Has our nation traded the rule of law for the rule of lawyers? Critics would say so. And this week’s Supreme Court rulings — most notably Friday's 5-4 decision on faux marriage — could be their Exhibit A.
Friday's ruling, stating that same-sex couples have a “right” to “marry” in all 50 states, went down precisely as critics had predicted — and feared. Justice Anthony Kennedy sided with the Court’s four most liberal judges — Elena Kagan, Sonya Sotomayor, Ruth Bader Ginsburg, and Stephen Breyer — in the promotion of faux marriage; he also wrote the majority opinion. Justices Antonin Scalia, John Roberts, Clarence Thomas, and Samuel Alito were on the opposing side, with each writing his own dissent.

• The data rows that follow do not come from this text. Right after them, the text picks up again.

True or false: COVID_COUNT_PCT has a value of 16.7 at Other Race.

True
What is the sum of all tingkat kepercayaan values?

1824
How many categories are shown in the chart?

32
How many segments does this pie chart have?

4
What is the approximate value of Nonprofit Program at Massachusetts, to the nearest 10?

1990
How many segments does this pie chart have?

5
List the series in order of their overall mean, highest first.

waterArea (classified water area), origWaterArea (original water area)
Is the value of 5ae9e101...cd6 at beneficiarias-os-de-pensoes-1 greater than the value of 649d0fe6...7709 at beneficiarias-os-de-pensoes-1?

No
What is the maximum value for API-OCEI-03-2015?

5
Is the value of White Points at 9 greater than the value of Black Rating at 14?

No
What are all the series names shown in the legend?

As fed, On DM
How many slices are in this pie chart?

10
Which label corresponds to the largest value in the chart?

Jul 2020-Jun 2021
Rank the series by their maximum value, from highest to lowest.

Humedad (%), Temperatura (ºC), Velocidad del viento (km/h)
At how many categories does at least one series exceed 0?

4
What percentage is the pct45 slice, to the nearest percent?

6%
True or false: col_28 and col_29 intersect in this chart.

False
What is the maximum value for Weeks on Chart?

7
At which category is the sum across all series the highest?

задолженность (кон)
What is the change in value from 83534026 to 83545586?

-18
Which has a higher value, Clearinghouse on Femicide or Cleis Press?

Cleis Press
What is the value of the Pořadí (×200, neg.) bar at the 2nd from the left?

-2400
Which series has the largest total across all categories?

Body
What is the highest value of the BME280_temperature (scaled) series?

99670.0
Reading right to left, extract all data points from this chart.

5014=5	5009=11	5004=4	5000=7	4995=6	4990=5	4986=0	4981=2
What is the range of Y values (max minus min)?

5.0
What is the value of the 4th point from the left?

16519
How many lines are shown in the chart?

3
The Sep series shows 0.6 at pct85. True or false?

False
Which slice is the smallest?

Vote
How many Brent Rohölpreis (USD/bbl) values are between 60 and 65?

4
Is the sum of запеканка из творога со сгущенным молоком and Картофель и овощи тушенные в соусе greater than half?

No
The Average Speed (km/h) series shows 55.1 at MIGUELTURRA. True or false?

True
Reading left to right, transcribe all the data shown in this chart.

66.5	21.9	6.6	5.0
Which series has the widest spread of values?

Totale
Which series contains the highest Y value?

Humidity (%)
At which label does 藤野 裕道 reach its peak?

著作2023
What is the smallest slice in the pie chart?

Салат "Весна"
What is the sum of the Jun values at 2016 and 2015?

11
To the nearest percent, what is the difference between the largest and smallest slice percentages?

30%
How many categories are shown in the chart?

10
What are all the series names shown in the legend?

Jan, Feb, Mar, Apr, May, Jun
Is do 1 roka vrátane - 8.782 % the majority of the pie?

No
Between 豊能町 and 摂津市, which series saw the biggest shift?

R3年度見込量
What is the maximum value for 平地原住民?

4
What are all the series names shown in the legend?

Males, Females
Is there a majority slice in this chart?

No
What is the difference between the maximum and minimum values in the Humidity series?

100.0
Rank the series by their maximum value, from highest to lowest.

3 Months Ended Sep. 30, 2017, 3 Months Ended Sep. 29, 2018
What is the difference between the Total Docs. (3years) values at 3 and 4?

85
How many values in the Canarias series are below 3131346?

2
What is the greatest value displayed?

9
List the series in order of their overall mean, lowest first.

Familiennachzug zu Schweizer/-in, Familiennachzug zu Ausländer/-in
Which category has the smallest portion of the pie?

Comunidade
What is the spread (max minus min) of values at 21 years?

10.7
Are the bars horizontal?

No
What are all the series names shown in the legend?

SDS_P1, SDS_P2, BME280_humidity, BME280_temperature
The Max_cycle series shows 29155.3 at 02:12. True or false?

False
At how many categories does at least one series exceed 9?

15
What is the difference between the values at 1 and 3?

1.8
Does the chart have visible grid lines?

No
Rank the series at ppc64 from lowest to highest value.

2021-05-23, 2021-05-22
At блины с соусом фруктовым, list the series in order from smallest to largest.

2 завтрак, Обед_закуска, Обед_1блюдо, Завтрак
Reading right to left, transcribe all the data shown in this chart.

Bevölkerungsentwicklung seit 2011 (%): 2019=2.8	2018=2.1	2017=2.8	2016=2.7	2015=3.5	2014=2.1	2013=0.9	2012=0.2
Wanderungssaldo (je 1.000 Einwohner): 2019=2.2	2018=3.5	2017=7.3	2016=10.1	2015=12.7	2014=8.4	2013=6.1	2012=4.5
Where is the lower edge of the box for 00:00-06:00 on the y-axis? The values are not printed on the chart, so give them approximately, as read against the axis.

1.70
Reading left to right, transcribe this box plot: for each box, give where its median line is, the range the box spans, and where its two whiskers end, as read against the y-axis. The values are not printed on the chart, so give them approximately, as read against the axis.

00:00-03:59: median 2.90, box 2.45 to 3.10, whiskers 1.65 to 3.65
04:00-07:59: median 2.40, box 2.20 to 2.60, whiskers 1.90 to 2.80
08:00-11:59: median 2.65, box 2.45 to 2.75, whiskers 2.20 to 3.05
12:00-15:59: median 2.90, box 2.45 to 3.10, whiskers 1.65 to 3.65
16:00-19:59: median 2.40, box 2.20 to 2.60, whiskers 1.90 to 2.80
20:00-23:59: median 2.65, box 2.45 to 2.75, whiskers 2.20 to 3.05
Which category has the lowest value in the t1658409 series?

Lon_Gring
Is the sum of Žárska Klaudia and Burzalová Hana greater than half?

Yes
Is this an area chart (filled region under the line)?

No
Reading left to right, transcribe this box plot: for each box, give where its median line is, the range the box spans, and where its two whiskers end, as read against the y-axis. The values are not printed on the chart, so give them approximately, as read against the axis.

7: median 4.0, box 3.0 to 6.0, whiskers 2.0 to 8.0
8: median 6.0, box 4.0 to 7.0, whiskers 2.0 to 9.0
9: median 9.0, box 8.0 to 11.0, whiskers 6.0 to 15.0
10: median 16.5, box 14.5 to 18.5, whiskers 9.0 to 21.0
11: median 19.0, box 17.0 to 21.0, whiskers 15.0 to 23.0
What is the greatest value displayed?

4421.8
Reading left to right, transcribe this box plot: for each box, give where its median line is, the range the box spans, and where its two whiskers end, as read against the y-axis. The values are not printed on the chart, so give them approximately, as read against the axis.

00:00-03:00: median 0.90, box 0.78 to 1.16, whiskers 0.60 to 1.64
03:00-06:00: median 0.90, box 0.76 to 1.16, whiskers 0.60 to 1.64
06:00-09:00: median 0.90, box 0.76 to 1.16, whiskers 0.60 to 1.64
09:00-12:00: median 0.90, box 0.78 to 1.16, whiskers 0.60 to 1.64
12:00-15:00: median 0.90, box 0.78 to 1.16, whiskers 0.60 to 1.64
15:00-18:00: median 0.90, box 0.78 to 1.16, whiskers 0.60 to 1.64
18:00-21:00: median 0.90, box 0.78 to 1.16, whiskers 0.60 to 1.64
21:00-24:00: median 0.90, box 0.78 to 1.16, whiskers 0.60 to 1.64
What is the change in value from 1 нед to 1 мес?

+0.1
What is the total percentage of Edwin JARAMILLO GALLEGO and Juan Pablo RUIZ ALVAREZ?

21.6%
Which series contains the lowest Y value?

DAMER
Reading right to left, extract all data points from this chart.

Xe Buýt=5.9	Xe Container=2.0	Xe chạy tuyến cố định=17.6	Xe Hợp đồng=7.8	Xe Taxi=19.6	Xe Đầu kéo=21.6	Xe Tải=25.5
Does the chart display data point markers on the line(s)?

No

Scalia was scathing in his denunciation of the majority opinion, calling the Court a “threat to American democracy,” characterizing its opinion as “lacking even a thin veneer of law,” and writing that it “is couched in a style that is as pretentious as its content is egotistic.” Chief Justice Roberts, known for his own activist lawyercraft in the Court’s infamous ObamaCare decisions, wrote that the “court is not a legislature. Whether same-sex marriage is a good idea should be of no concern to us." Roberts perhaps felt particularly strongly about today’s decision as he read a summary of his dissent from the bench, the first time he has done so during his almost decade-long tenure. And putting matters in no uncertain terms, he said to faux marriage advocates, “By all means celebrate today's decision.... But do not celebrate the Constitution. It had nothing to do with it."